**Given instruction 1**
According to the article on Pakistan's protest movements, in what year did democracy return after the movements of the 1980s?
**Given instruction 2**
Say whether each statement agrees with the article on Pakistan's protest movements, answering yes or no and quoting the deciding words. (a) In the late 1960s a movement led by leftist students forced Pakistan's first military dictator to resign. (b) The movement of 1977 was a left-wing movement. (c) The talk at SZABIST in Karachi took place in November 2012.
**Given instruction 3**
Duplicate the part of the article on Pakistan's protest movements starting at "During a talk" and ending at "and subsequent dictatorship.".

**Text block**
The Qadri enigma, stunt & aftermath
Was it the establishment who used Tahirul Qadri but failed, or was it Qadri who used the establishment and succeeded?
During a talk that I was invited to deliver early last year at the School of Oriental and African Studies (SOAS) in London, and then at the Shaheed Zulfikar Ali Bhutto Institute of Science & Technology (SZABIST) in Karachi in November 2012, the question that kept coming my way the most from Pakistani students was that whether Pakistan can or will ever experience something akin to the Arab Spring?
The truth is Pakistan is perhaps one of few Muslim countries that has experienced these kinds of Springs on numerous occasions.
Most of the times these have led to the ouster of military dictators and, ironically, on one occasion a protest movement actually ended up preparing the ground and an opening for a military coup and subsequent dictatorship.
It is important to keep all this in mind before one attempts to launch into understanding phenomenons where men like cricketer-turned-politician, Imran Khan, and more recently, Dr. Tahirul Qadri, were both seen (and imagined) as being the forces who would lead a Pakistan Spring of sorts.
I am always surprised to notice the negligible amounts of knowledge most young Pakistanis have about the previous generations’ notable role in making Pakistan perhaps the only Muslim country (apart from maybe Turkey), where a number of democratic movements constantly challenged military dictatorships, making sure that unlike a majority of Arab countries, Pakistan never had a one-party dictatorship that ruled for decades.
In the late 1960s, a movement led by leftist students forced Pakistan’s first military dictator to resign, paving the way for multiparty democracy.
In 1977 a right-wing movement rose against an elected but authoritarian ‘socialist’ regime that, however, ended up ushering in a reactionary military dictatorship.
This dictatorship then faced at least three major democratic movements in the 1980s, making way for democracy’s return in 1988.
Then between 2006 and 2007, a widespread movement forced another military dictator to hold multiparty election and eventually resign in 2008.
All those Springs that took place in the Arab world were against one-party rules and dictatorships that had been dominating the politics of the impacted countries for decades.

**Material supplied**
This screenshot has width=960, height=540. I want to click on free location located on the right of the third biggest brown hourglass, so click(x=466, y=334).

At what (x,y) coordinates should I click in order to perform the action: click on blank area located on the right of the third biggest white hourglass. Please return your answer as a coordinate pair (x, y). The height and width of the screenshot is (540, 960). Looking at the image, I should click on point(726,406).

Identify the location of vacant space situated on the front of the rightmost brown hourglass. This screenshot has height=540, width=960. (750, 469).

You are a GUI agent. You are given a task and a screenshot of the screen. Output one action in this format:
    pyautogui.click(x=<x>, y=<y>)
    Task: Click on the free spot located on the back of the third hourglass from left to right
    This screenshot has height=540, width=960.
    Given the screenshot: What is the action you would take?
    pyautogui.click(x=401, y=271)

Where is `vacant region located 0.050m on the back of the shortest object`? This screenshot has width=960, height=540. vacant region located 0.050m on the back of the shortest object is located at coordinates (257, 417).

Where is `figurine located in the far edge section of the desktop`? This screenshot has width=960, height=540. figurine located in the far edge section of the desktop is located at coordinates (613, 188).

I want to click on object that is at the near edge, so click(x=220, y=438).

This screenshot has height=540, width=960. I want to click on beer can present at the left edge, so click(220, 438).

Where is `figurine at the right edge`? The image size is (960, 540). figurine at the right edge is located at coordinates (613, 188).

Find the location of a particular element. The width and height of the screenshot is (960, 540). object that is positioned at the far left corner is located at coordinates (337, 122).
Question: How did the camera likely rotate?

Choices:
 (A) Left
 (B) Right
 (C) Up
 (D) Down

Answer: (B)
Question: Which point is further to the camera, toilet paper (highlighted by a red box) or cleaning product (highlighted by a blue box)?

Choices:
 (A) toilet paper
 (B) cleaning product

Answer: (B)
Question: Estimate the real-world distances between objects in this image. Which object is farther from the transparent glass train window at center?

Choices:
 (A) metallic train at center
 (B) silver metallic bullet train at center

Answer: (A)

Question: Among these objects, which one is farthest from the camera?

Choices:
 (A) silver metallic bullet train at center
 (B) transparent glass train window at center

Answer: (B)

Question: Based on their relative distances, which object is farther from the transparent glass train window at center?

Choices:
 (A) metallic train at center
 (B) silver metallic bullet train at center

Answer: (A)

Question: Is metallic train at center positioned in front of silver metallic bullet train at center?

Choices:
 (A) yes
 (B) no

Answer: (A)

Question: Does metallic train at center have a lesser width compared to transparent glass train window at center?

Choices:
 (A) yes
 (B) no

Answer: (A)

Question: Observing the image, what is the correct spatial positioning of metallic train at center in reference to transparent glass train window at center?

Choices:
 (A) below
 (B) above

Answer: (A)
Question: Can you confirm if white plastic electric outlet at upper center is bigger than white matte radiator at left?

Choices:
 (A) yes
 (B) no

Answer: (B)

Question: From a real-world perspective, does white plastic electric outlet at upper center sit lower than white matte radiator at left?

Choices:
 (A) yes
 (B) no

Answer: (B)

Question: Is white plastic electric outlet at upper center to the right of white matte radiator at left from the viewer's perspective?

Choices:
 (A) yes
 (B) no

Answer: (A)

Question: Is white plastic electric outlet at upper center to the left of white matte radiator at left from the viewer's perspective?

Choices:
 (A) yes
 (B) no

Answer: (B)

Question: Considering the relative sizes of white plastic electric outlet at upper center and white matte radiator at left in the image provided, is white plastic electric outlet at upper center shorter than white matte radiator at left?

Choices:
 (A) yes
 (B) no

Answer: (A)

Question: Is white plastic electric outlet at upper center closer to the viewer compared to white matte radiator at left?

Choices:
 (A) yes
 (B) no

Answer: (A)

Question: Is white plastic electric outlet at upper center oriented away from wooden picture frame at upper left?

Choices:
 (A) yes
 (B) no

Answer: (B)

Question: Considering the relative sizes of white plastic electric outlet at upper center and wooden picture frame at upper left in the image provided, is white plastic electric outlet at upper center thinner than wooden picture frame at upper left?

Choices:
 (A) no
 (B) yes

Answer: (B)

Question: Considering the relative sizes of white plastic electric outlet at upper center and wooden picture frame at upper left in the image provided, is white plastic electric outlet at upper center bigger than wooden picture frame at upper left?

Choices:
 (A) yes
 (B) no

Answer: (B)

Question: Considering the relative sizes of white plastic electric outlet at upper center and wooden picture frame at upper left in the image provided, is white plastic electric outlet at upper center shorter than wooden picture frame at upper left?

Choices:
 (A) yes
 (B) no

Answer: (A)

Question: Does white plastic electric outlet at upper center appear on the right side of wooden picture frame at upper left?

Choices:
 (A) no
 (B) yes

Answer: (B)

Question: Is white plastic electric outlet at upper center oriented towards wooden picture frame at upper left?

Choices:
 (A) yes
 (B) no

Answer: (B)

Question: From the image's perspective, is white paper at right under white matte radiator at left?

**Task output 1**
1988

**Task output 2**
(a) Yes: "In the late 1960s, a movement led by leftist students forced Pakistan’s first military dictator to resign"
(b) No: "In 1977 a right-wing movement rose against an elected but authoritarian ‘socialist’ regime"
(c) Yes: "then at the Shaheed Zulfikar Ali Bhutto Institute of Science & Technology (SZABIST) in Karachi in November 2012"

**Task output 3**
During a talk that I was invited to deliver early last year at the School of Oriental and African Studies (SOAS) in London, and then at the Shaheed Zulfikar Ali Bhutto Institute of Science & Technology (SZABIST) in Karachi in November 2012, the question that kept coming my way the most from Pakistani students was that whether Pakistan can or will ever experience something akin to the Arab Spring?
The truth is Pakistan is perhaps one of few Muslim countries that has experienced these kinds of Springs on numerous occasions.
Most of the times these have led to the ouster of military dictators and, ironically, on one occasion a protest movement actually ended up preparing the ground and an opening for a military coup and subsequent dictatorship.